Stretching up to 9 feet long, the original 2004 discovery of Tiktaalik in the Canadian Arctic included fossils from its front half only — skull, shoulders and front fins. The initial excavation was made by Daeschler and study co-authors Neil Shubin of the University of Chicago and Farish A. Jenkins Jr. of Harvard University. Jenkins died in 2012. The ancient fish caused a stir in the scientific community due to its hodgepodge of features: It had scales and gills like a fish, strong limb-like front fins, a flexible neck and a flat alligator-like head with eyes on top.

The latter characteristics are reminiscent of amphibians, or more generally, tetrapods. These are animals that have (or whose ancestors had) four legs and include all land-living vertebrates such as frogs, tigers and seals.

But Tiktaalik’s incomplete remains forced scientists to only guess what its rear portion was like. A few years after the original discovery, Daeschler and his team finally excavated the remaining pizza box-size blocks grain-by-grain to reveal the surprisingly robust back portion of the same animal.

Earlier evidence suggested that the rudder-like hind fins remained small while front fins evolved into strong limbs that could propel the fish along the ground; hind limbs emerged afterward. But Tiktaalik’s enlarged pelvis points to the possibility that hind limbs started to evolve simultaneously and were being used for propulsion.

“The size of the pelvic girdle, the region that holds the fins, was as big as the region that holds the front fin,” he said. “That was not what we have predicted.”

This means the uppermost part of the pelvis, the ilium, is big enough to have contact with the vertebral column — crucial for walking on all fours. Also, the hip socket of Tiktaalik is strikingly different from that of a typical fish. Although the researchers didn’t find a femur bone, the socket shape and size means Tiktaalik likely had a larger rear fin range of motion than traditional fish.

“For you and I, we have this nice ball-and-socket arrangement, but for more fin-like fishes, that is not a deep rounded socket — it’s flatter,” Daeschler said. “For Tiktaalik, it was a really deep, round socket.”

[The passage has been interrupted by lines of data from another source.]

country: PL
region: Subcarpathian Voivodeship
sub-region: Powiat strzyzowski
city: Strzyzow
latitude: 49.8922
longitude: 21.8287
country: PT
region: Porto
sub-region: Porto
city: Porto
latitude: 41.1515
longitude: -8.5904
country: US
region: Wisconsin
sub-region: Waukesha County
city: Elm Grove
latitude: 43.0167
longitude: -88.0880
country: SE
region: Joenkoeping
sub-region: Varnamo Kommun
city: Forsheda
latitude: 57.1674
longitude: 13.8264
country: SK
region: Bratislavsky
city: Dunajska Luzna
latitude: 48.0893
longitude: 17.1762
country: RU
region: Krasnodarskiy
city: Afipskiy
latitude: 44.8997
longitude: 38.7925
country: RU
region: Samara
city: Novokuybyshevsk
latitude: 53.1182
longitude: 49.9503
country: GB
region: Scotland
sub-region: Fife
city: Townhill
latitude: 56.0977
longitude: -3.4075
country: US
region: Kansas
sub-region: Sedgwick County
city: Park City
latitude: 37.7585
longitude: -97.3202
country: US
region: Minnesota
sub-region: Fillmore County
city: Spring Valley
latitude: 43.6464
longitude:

However, some of the bones that made up the pelvis remained fish-like and primitive in a piecemeal fashion as seen in the front half of the fossil — an example of what scientists call mosaic evolution. It means that different parts of the body change at different rates through many years.

“It’s the parts nearest the body that get modified first, both in terms of embryo development and evolution,” said paleontologist Jennifer Clack of the University of Cambridge, who was not involved in the study. Extremities, like fins and distinct digits, are last in line to develop.

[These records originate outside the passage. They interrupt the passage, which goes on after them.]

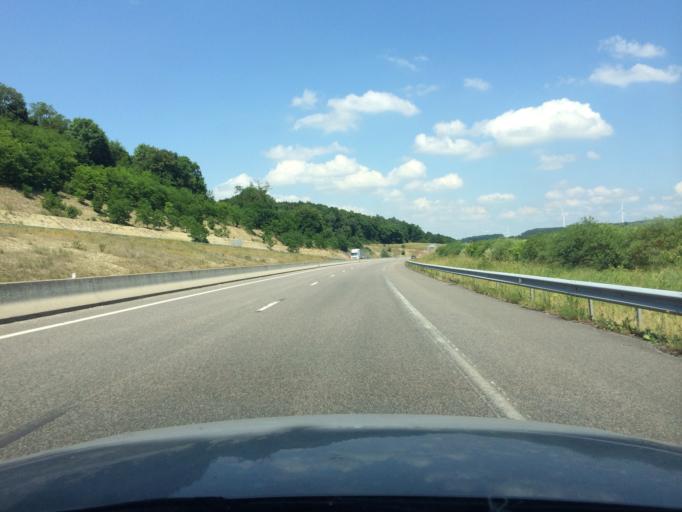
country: FR
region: Lorraine
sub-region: Departement de la Moselle
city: Lorquin
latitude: 48.6029
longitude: 6.8465
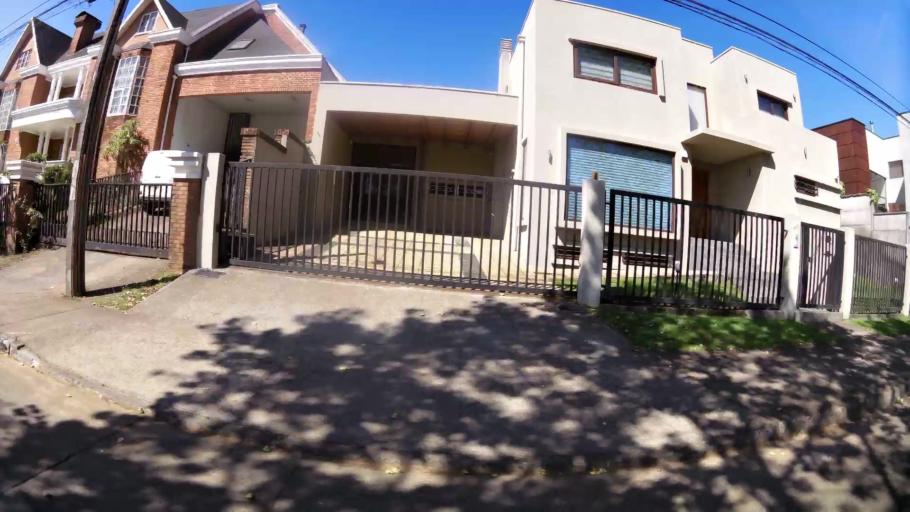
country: CL
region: Biobio
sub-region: Provincia de Concepcion
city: Concepcion
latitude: -36.7906
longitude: -73.0517
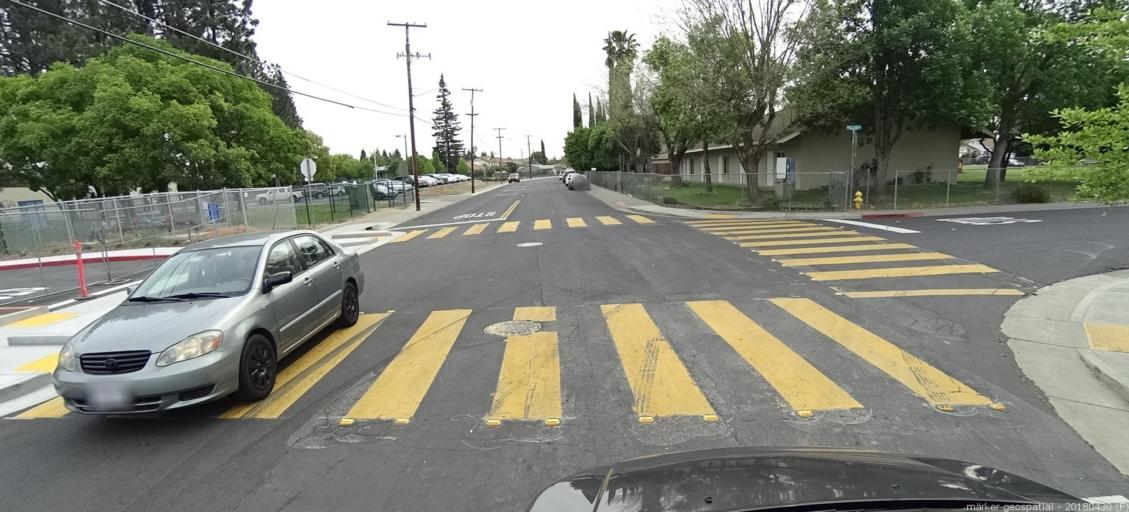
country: US
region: California
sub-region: Yolo County
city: West Sacramento
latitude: 38.5993
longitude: -121.5315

Ten million years after Tiktaalik, what could truly be called four-limbed animals finally emerged in the form of clunky, salamander-like creatures. They were still tied to the water but could also handle the gravitational force and dryness of land.

The exact reasons why the move to land happened remains a mystery, but the environment of the time provides some clues. Tiktaalik and other transitional species lived in the Late Devonian period about 395 million to 362 million years ago.

A few million years earlier, plants had started growing on dry ground, not just in water, and land-based ecosystems slowly began to form, said Daseschler. Before that, he said, land was barren and provided no incentive for vertebrates to pop out of the water.

Being able to move around and push off the ground in shallow waters became an evolutionary advantage. Clack said she believes fish had a number of different motives to venture into shallow waters and, subsequently, land: to escape predators, catch land-dwelling insects or bask in the sun.